— TEXT TO READ —
★ ★ ★ ★

Joseph Diamanti is a Kamloops resident who is speaking out about the need for more bike lanes in the city.
Image Credit: SUBMITTED/ Joseph Diamanti
September 22, 2021 - 7:30 AM

A cyclist who was sideswiped by a vehicle in Kamloops last week is speaking out about riding safety and the lack of bike lanes in the city.

Joseph Diamanti was riding to work on a main street in Kamloops's North Shore when he said he became the victim of a hit and run by a small charter bus.

“I was riding past where Penny Pinchers used to be and all of a sudden I heard a honk,” he said. “I put my hand up so they knew I’d heard them and kept riding as tightly to the curb as possible, assuming they would go around me. Within seconds of the honk I was hit, they sideswiped me.”

Diamanti reports his left handle bar, pedal and leg was hit, causing him to crash into the curb and fly over his handlebars.

“I was just rolling head over feet and when I came to a stop the bus was too far to get its license plate,” he said. “A young man came running over and helped me up and got my bike off the road.”

★ ★ ★ ★

— WORK INSTRUCTIONS —
1 > In the article about the sideswiped Kamloops cyclist, why couldn't Diamanti get the bus's license plate? Answer in one to three sentences.
2 > Write the next part of the article about the Kamloops cyclist hit by a charter bus, starting after its last sentence.
The listing has no connection to the article about the Kamloops cyclist.

— GIVEN INFORMATION —

★ ★ ★ ★

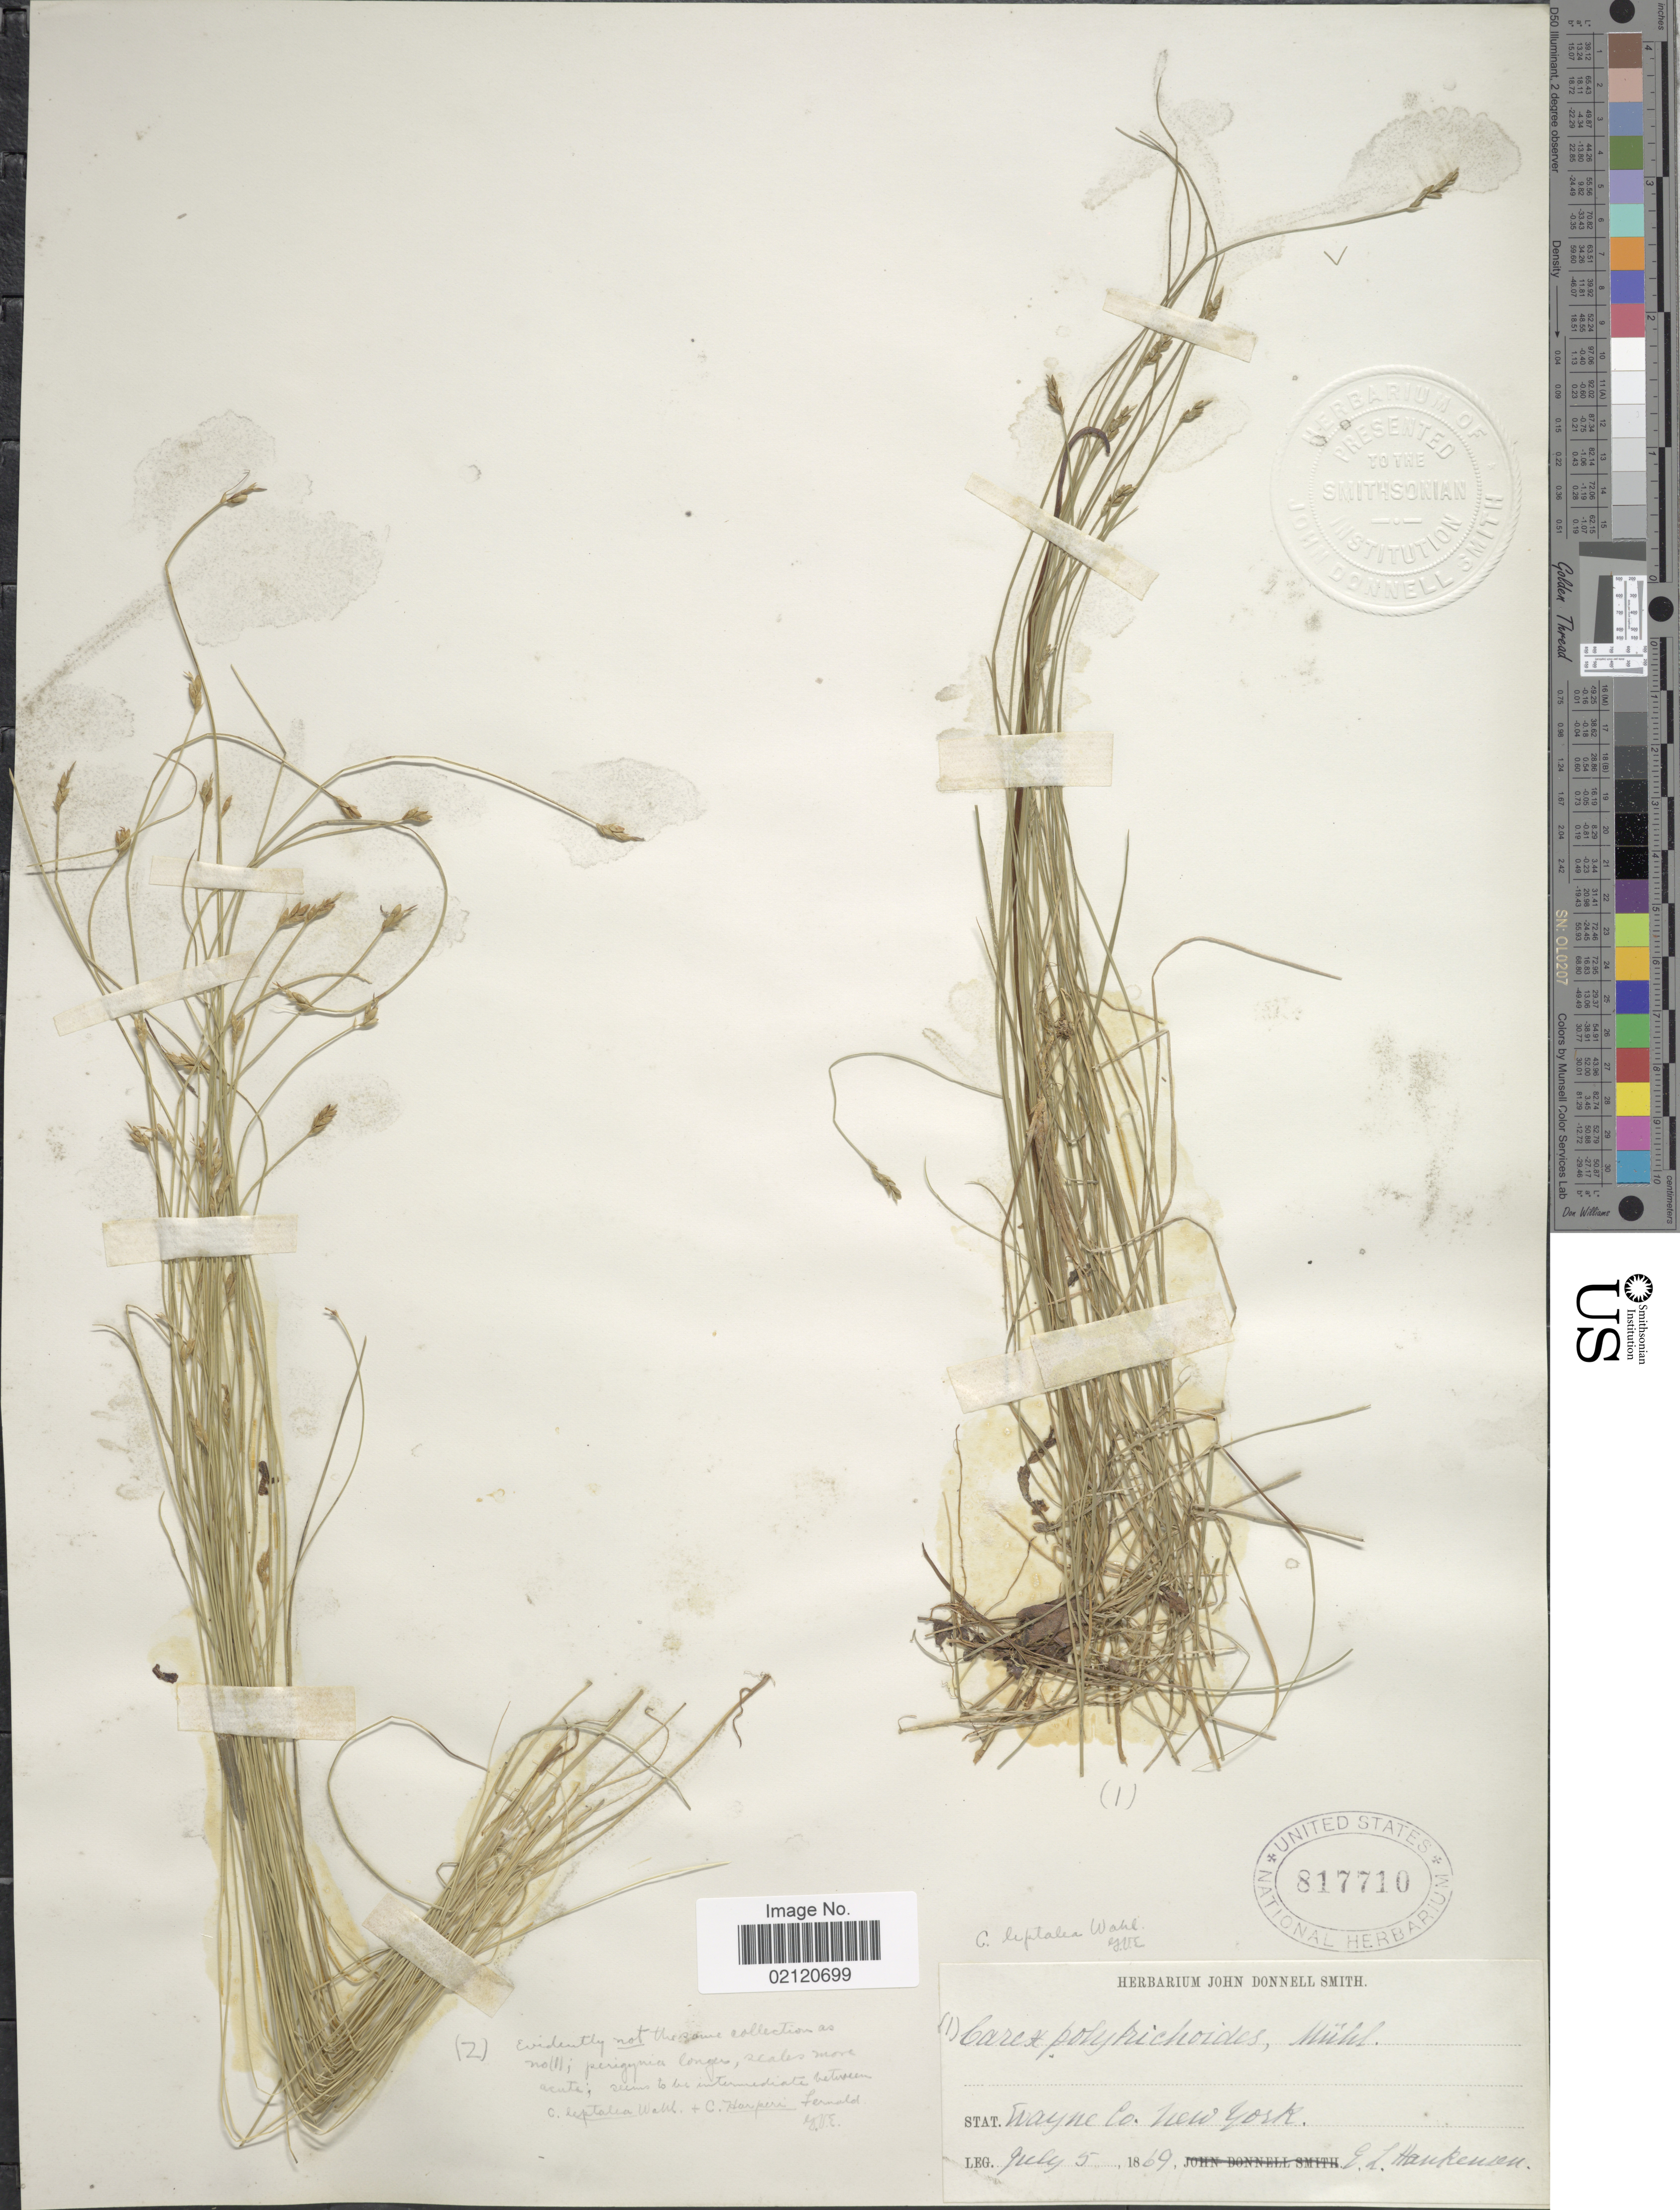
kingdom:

★ ★ ★ ★

— ANSWERS GIVEN —
1 > He was rolling head over feet after the crash, and by the time he came to a stop the bus was too far away for him to get its license plate.

2 >
READ MORE: RCMP seize drugs, weapons and stolen bicycles from Kelowna home

Diamanti describes himself as a low income, full-time single father who uses his bike to get to work and back every day. He said he wears his helmet and observes all applicable laws when cycling, and teaches his young son to do the same. Diamanti said there are not enough bike lanes available in Kamloops to ensure safe travel between points.

“I shouldn’t have to ride on roads with no bike lanes in such a dangerous environment,” he said. “Neither should my son. I am not ignorant, I don’t ride right in front of cars and I use proper hand signals and protective equipment.”

Diamanti said he is going to be approaching city councillors with his concerns before someone else gets hurt.

“I'm very motivated to see positive changes surrounding riding,” he said. “It worries me a lot, thinking about my son out riding with his friends.”

On Sept. 21, an e-bike rider was killed in a separate incident involving a vehicle on Highway 1 near Dallas.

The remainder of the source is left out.